Developing a strong case for new media and networks as a new focus for college English, Rice acknowledges precedents in "intertextuality, the avant-garde, or Bahktinian dialogue" (130), but these concepts have not theorized networks adequately, particularly in light of the Web. Rice's response to "What Should College English Be?" fans out, as well, through a succession of answers, one of which is that "College English should be the intersection of the various areas of discourse that shape thought and produce knowledge" (132).

"Or it may involve a complete reworking of how information is classified and stored, as the emerging practice of folksonomy, a system where anyone can attach any term to any piece of information, does in a direct challenge to referential organizational systems" (128).
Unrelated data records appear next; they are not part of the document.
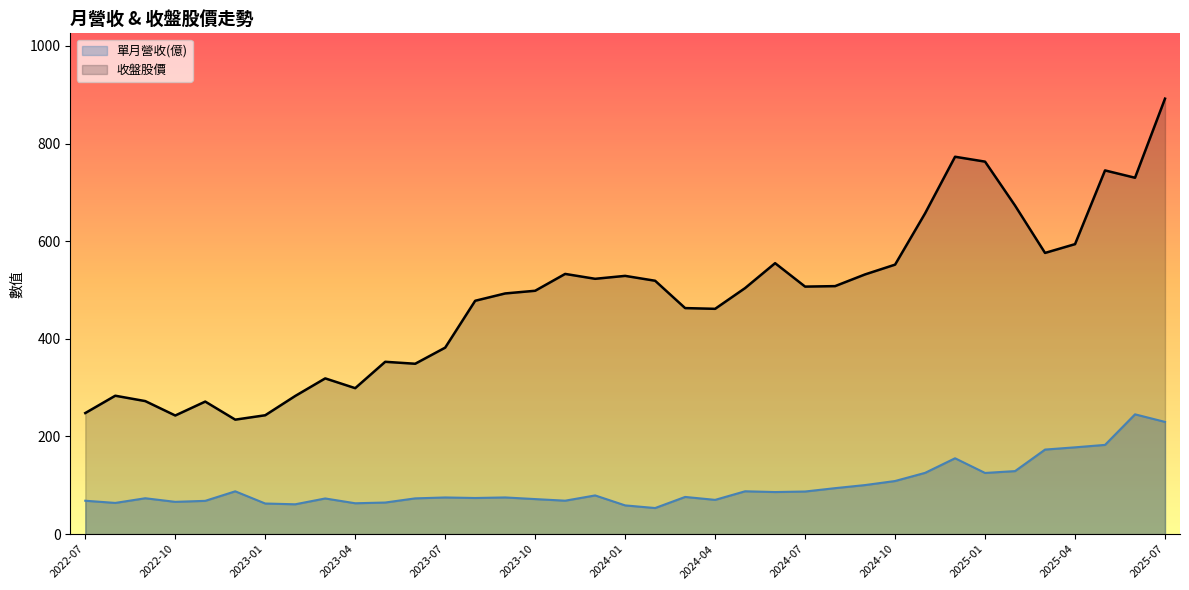

What are all the series names shown in the legend?

單月營收(億), 收盤股價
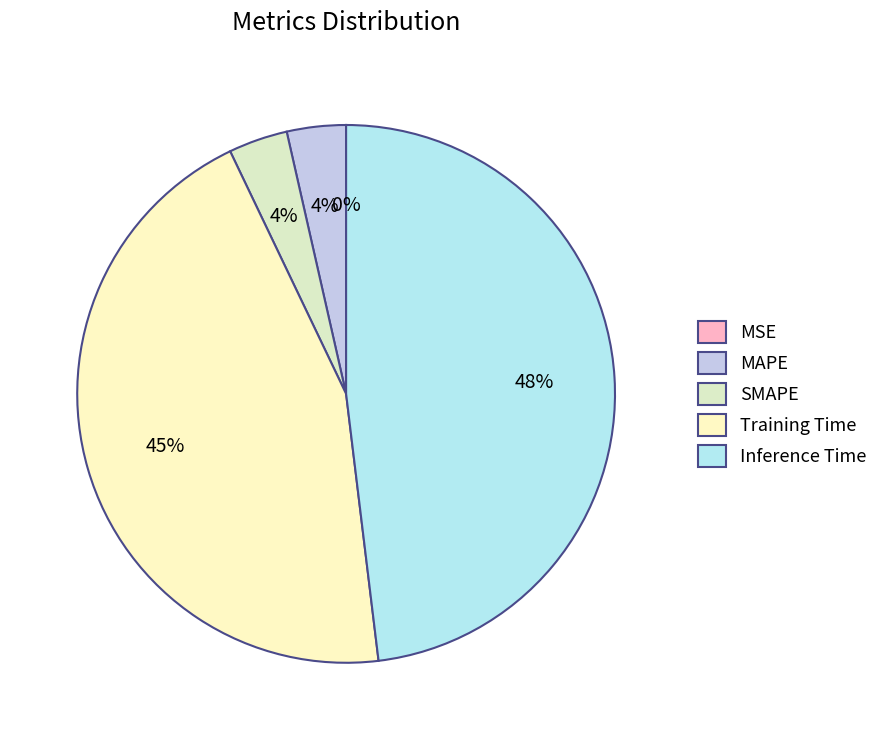

What percentage is NOT represented by MAPE?

96.5%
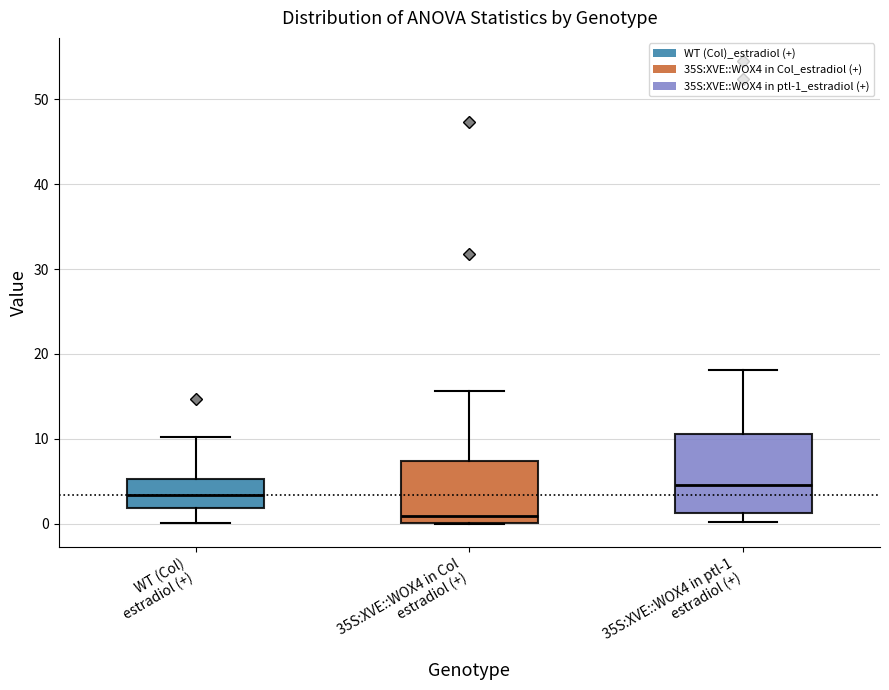

Where is the upper edge of the box for WT (Col) estradiol (+) on the y-axis? The values are not printed on the chart, so give them approximately, as read against the axis.

5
"Whether for good or for bad, the network is reimagining social and informational relationships so profoundly that even if the discipline of English Studies remains wary of the network and suspicious of its place within the curriculum, the field can still benefit from learning how networks alter both understandings of writing and writing itself" (129).

"By social, I do not mean 'people,' 'friendliness,' or 'mingling.' Instead, I mean the ways bodies of information socialize, the ways they interact, or, as Burroughs wrote, the ways they associate" (131).

Terms: established knowledge (131), momentary configurations (131), emergence/growth (132), folksonomy (128), connectivity (128).

What is at the junction between Rice's call (new media/networks) and Bialostosky's (variegated reading and productive attentiveness)?